Today marks the completion of a course I’ve been building for the better part of a year — a course that started as a seed on a whiteboard in August of last year. Around the time Twice Over a Man launched, I wrote down a simple note: Create a course that helps people rise. I thought I’d finish it by summer 2025.
I underestimated how much time it would take.
I also underestimated how much it would give back to me.
This journey required the kind of effort, energy, and perseverance that reminded me of earning a master’s degree. I had to learn entirely new systems, navigate unknowns, and commit hour after hour to shaping something worthy of the people I’m called to serve. And yet, the satisfaction of completing it — the quiet pride, the deep breath, the gratitude — is something I didn’t fully anticipate.

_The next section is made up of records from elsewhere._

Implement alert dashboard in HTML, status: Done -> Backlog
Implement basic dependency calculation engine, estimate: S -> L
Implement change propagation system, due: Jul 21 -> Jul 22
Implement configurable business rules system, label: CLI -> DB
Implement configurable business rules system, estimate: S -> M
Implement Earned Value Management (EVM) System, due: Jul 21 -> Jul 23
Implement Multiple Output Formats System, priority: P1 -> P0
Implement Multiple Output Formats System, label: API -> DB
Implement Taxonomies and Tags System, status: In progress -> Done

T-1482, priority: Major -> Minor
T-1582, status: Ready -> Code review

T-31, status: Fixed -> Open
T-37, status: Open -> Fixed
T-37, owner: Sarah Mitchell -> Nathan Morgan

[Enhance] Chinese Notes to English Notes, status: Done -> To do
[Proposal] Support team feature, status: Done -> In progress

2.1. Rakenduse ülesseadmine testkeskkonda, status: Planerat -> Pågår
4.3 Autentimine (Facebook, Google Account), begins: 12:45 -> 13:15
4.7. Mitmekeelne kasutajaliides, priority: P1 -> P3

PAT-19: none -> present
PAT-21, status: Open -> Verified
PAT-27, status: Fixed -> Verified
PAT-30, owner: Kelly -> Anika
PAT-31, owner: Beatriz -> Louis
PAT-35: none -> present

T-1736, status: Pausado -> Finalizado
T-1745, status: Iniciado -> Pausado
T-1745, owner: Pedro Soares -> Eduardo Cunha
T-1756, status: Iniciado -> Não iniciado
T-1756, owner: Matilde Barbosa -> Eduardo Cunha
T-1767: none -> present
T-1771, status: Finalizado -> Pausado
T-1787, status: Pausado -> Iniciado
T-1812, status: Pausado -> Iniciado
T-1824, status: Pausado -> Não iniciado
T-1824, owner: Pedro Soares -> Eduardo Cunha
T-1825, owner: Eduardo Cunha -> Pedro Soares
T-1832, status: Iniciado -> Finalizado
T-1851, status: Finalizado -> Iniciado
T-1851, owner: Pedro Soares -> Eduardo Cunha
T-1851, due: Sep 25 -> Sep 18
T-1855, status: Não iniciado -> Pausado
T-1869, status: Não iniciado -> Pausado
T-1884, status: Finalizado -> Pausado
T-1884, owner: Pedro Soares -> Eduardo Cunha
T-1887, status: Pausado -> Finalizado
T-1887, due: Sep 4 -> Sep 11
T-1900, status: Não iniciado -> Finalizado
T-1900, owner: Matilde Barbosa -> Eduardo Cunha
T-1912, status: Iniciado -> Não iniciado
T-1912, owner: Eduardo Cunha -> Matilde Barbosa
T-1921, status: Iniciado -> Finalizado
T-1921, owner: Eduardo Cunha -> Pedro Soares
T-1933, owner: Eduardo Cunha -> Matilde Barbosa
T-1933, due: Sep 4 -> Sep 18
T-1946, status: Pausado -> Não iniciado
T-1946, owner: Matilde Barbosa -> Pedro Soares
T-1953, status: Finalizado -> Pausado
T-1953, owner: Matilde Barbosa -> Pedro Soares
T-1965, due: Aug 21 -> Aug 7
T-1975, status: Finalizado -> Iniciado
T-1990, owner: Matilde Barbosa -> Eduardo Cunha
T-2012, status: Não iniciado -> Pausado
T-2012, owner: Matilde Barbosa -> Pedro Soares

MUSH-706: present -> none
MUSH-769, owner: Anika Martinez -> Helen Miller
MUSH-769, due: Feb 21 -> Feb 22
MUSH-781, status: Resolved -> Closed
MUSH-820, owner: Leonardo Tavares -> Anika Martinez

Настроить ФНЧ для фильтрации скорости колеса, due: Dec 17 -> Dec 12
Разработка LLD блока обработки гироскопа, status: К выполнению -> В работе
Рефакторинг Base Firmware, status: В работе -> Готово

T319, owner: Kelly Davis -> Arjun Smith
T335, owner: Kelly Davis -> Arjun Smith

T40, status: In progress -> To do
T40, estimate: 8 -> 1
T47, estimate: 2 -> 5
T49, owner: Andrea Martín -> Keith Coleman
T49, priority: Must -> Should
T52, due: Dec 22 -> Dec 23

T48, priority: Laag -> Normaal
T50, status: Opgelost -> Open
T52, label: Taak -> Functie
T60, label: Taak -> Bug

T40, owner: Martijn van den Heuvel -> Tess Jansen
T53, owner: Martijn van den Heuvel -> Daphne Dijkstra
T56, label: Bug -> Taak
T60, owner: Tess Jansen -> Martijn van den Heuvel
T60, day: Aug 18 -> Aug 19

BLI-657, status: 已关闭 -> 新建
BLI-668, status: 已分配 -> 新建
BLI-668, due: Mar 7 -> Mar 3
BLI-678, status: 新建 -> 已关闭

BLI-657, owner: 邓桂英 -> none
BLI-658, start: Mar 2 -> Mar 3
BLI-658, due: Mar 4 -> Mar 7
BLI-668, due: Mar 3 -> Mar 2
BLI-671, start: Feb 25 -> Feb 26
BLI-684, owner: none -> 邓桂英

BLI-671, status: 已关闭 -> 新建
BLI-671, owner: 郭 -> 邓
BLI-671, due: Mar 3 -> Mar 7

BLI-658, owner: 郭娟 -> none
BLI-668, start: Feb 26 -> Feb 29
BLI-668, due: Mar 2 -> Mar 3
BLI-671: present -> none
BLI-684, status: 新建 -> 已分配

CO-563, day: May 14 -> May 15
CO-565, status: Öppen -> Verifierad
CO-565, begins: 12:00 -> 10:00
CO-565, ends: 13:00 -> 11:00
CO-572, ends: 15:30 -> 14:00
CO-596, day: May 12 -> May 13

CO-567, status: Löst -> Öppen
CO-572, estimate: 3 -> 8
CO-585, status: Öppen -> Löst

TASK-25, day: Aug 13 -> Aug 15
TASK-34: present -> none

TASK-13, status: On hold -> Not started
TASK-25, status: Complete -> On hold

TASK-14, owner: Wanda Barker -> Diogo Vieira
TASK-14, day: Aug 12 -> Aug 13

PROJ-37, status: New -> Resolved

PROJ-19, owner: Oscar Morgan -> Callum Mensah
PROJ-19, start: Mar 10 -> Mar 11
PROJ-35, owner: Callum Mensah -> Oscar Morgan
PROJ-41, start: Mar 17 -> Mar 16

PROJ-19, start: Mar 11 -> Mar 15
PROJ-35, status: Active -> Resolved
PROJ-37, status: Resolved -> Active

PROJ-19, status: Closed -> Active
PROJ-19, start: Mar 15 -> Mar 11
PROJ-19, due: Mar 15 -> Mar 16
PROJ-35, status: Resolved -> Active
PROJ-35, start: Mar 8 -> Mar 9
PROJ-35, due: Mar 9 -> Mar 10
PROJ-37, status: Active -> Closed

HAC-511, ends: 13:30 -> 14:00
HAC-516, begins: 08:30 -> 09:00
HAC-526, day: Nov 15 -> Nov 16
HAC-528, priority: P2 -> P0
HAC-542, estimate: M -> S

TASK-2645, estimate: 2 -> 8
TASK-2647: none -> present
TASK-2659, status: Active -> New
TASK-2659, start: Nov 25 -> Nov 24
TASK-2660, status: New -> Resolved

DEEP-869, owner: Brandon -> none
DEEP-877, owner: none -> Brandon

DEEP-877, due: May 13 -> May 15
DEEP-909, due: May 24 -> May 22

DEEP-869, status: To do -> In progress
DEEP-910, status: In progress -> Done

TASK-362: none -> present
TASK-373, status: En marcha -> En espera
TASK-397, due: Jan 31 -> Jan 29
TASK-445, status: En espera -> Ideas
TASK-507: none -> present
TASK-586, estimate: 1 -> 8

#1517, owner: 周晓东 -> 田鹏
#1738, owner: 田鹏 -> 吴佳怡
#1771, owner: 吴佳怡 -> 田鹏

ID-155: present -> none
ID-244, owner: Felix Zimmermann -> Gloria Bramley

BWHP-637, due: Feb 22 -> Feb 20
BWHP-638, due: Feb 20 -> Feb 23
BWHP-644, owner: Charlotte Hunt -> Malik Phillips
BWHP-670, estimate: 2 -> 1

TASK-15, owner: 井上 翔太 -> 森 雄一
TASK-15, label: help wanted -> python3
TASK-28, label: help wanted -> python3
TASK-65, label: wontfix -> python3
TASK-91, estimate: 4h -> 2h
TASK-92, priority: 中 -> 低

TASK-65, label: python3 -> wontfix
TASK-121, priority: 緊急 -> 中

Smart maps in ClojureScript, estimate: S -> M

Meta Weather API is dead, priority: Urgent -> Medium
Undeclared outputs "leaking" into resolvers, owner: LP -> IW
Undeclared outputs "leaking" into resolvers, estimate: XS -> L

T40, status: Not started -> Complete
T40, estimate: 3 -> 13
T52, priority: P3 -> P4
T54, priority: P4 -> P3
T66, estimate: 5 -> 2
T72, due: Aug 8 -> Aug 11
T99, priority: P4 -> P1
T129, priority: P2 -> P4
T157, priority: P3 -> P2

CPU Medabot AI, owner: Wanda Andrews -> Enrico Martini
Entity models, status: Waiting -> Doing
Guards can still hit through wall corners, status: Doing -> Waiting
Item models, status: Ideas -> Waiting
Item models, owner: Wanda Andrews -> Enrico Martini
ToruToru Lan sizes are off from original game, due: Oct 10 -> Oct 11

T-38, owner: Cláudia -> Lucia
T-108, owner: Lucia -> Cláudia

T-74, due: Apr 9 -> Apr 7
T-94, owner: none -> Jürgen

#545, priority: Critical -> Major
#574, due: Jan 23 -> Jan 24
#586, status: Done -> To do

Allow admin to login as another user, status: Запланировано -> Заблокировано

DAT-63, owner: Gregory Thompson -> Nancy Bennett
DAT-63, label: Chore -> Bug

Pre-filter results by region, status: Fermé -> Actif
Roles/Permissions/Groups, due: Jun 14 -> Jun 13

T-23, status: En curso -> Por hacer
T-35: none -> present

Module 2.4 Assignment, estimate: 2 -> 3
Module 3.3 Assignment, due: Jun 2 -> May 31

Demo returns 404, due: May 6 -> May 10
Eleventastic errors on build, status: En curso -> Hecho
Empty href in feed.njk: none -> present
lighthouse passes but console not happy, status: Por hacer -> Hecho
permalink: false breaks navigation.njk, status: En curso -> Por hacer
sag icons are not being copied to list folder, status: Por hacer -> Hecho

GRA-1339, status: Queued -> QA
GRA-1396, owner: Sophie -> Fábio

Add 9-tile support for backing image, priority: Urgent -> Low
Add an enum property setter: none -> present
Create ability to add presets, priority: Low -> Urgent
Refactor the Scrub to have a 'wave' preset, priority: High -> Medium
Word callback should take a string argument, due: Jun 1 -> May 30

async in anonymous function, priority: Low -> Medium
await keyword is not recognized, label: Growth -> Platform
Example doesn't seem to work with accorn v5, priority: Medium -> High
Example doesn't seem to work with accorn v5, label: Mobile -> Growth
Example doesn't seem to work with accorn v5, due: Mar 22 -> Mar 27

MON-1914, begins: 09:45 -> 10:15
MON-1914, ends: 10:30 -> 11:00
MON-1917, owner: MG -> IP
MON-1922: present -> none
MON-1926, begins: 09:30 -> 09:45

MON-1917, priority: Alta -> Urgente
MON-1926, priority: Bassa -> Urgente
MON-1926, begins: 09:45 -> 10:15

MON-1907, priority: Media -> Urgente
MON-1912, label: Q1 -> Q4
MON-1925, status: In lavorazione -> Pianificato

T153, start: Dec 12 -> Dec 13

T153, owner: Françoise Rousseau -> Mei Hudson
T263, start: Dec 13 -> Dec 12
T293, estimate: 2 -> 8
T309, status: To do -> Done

I’m grateful for every person who stuck with me through the process. One person in particular — my social media manager — stayed consistent from beginning to end. And of course, my family, who supported me through the long hours and the sacrifices required to bring this to life.
But the truth is this:
The vision for this course was planted 30 years ago.
Just like writing Twice Over a Man was a relational sacrifice, this course required its own kind of sacrifice. There were many things I could have been doing in my “free time” — but I chose the harder path, the path of completion, the path of legacy.
The First Move™ isn’t a course about standard skills like getting noticed or advancing in nontraditional roles. It’s about the inner work — the transformation — that allows a person not just to lead, but to lead well. It’s the lessons of my 30-year leadership journey reframed, reclaimed, and renamed for a new generation.
And today, standing at the end of this long road, I am profoundly grateful.